Stored data:

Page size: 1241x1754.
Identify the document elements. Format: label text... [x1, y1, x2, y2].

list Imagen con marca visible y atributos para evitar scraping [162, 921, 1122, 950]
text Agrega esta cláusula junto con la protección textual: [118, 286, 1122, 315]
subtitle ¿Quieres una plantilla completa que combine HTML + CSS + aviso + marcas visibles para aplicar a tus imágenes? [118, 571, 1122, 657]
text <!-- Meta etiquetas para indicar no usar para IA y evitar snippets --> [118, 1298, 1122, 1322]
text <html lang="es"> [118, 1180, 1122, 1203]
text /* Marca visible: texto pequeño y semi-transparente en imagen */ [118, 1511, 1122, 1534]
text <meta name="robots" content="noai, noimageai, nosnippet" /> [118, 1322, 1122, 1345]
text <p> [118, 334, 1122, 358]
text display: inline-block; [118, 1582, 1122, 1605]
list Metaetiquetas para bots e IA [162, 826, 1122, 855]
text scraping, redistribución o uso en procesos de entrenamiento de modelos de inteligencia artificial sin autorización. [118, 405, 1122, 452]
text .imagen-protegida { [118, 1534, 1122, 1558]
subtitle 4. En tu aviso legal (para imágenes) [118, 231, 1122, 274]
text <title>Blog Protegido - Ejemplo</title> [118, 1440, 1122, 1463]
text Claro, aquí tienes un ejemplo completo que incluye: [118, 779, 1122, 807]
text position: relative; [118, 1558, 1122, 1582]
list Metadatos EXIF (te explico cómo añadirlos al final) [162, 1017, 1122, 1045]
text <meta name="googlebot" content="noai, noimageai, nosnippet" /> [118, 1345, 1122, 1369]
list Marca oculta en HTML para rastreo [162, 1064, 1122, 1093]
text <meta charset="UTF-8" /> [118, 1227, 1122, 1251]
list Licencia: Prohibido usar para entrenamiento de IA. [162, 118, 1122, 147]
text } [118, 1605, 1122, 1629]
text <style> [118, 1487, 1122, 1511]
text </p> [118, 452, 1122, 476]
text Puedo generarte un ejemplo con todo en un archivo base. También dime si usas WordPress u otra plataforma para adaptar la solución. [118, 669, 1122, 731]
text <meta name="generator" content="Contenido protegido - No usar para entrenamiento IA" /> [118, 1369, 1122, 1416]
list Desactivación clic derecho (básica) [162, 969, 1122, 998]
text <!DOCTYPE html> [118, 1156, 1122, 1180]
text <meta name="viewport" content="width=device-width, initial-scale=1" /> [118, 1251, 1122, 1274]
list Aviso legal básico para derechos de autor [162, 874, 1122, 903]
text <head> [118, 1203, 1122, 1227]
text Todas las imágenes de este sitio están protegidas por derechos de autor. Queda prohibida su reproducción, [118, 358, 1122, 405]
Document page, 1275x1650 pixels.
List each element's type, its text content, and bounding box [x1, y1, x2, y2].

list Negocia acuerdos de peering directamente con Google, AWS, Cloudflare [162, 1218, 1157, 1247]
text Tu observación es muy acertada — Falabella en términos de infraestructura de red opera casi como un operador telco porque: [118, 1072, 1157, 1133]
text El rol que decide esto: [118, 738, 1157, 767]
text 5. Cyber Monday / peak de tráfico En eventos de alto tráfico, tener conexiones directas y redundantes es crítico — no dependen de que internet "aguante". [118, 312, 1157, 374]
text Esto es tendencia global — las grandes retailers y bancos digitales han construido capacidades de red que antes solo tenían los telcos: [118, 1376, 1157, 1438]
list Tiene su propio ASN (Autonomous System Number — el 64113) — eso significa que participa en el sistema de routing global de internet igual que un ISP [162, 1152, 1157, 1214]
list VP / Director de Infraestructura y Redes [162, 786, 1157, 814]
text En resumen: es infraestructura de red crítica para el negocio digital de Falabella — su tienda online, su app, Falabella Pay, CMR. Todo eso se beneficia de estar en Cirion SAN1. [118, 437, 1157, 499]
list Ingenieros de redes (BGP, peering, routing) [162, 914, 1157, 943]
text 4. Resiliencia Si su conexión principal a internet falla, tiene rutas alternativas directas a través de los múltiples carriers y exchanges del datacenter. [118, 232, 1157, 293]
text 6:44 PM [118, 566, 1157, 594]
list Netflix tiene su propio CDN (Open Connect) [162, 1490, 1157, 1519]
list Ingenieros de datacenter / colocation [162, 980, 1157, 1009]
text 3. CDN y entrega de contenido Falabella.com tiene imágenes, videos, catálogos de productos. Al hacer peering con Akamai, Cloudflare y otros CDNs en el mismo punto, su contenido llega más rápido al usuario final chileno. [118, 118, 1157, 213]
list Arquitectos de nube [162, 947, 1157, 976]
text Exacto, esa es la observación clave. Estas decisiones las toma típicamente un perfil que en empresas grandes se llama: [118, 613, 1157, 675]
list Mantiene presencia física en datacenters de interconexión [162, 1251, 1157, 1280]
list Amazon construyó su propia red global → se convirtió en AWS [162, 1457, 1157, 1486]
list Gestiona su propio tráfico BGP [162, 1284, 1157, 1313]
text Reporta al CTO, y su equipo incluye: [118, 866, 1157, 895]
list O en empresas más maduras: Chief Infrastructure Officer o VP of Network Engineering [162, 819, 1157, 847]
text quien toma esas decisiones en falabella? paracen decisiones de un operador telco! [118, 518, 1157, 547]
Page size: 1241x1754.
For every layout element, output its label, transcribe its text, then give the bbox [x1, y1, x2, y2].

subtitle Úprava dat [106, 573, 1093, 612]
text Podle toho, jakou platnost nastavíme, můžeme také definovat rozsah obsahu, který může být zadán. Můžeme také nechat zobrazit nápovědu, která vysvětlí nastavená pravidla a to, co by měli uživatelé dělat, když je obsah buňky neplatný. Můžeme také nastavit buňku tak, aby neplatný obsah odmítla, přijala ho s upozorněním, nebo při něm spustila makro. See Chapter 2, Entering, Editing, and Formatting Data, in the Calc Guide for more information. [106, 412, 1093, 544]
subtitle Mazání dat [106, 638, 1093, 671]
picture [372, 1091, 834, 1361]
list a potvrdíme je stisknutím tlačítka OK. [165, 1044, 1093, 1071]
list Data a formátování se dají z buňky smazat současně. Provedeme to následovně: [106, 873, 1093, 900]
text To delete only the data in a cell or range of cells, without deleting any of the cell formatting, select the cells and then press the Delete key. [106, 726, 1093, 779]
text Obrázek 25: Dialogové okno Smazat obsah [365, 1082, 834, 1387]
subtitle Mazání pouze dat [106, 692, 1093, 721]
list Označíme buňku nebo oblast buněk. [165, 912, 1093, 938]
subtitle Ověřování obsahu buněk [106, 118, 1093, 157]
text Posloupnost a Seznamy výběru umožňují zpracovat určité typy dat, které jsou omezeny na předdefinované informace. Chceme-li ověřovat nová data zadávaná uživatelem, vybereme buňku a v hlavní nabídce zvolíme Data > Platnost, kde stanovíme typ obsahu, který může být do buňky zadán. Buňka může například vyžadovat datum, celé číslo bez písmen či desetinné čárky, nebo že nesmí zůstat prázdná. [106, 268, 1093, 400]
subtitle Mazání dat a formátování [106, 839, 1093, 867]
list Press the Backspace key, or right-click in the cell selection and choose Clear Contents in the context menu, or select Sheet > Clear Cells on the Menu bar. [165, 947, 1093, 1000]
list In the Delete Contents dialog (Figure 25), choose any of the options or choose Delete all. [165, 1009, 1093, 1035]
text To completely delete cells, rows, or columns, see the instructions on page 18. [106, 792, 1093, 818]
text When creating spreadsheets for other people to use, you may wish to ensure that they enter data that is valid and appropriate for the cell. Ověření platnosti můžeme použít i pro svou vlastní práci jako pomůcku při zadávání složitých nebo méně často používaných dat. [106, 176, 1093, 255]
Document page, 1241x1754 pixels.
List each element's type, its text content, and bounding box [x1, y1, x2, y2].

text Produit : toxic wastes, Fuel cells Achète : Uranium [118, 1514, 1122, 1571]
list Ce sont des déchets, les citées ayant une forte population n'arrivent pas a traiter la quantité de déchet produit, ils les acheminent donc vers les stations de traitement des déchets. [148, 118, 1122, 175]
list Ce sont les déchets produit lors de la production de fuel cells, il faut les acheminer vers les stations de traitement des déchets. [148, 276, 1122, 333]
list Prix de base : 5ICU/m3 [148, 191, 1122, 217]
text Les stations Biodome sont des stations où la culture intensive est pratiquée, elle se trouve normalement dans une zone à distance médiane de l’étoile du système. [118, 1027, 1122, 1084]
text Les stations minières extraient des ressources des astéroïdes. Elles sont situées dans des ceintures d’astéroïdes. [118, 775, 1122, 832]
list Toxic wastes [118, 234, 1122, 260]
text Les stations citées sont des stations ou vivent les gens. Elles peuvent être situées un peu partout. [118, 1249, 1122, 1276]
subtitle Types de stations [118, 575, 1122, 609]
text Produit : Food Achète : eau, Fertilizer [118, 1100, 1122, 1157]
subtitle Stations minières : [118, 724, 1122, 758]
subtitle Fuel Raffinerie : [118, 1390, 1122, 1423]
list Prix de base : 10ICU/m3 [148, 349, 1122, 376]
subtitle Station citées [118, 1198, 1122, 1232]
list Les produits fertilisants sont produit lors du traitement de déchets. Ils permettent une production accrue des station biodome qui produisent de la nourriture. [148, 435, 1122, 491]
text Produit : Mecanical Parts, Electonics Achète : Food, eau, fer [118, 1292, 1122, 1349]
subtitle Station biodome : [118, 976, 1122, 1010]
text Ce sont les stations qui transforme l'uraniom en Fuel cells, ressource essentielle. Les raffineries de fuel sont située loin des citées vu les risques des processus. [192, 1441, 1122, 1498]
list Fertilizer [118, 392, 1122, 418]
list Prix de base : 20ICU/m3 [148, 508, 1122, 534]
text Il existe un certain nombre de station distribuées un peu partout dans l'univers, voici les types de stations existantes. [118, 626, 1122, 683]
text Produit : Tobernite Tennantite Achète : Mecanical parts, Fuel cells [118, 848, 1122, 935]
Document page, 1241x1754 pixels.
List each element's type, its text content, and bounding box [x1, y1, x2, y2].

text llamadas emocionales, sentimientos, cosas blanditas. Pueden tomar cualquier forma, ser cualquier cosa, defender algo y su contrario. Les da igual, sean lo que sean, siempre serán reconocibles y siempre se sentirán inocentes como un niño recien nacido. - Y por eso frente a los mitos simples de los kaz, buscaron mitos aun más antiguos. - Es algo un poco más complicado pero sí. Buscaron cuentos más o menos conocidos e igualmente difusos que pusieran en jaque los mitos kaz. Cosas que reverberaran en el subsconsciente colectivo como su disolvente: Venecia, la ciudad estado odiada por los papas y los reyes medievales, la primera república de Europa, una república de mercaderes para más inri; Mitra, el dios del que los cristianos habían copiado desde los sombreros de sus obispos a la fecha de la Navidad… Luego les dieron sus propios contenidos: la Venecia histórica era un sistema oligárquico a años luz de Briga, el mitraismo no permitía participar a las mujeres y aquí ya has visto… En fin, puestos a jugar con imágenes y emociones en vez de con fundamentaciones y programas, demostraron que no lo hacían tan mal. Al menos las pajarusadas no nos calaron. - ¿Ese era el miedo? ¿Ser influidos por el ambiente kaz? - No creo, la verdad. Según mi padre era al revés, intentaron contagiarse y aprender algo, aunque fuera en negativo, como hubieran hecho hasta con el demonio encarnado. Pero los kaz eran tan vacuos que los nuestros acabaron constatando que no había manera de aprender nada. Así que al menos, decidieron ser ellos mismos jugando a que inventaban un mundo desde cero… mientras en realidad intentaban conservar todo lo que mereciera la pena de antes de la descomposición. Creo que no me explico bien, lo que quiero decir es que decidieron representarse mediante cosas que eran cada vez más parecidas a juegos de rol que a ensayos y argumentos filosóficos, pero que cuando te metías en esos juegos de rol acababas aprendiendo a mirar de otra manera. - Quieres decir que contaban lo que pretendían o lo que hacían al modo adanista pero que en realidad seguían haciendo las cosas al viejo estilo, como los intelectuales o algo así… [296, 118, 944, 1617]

### [Exercise details]
Consider the string "operador". State how many lines of the data contain it, giving the number alone.

### [Expected output]
2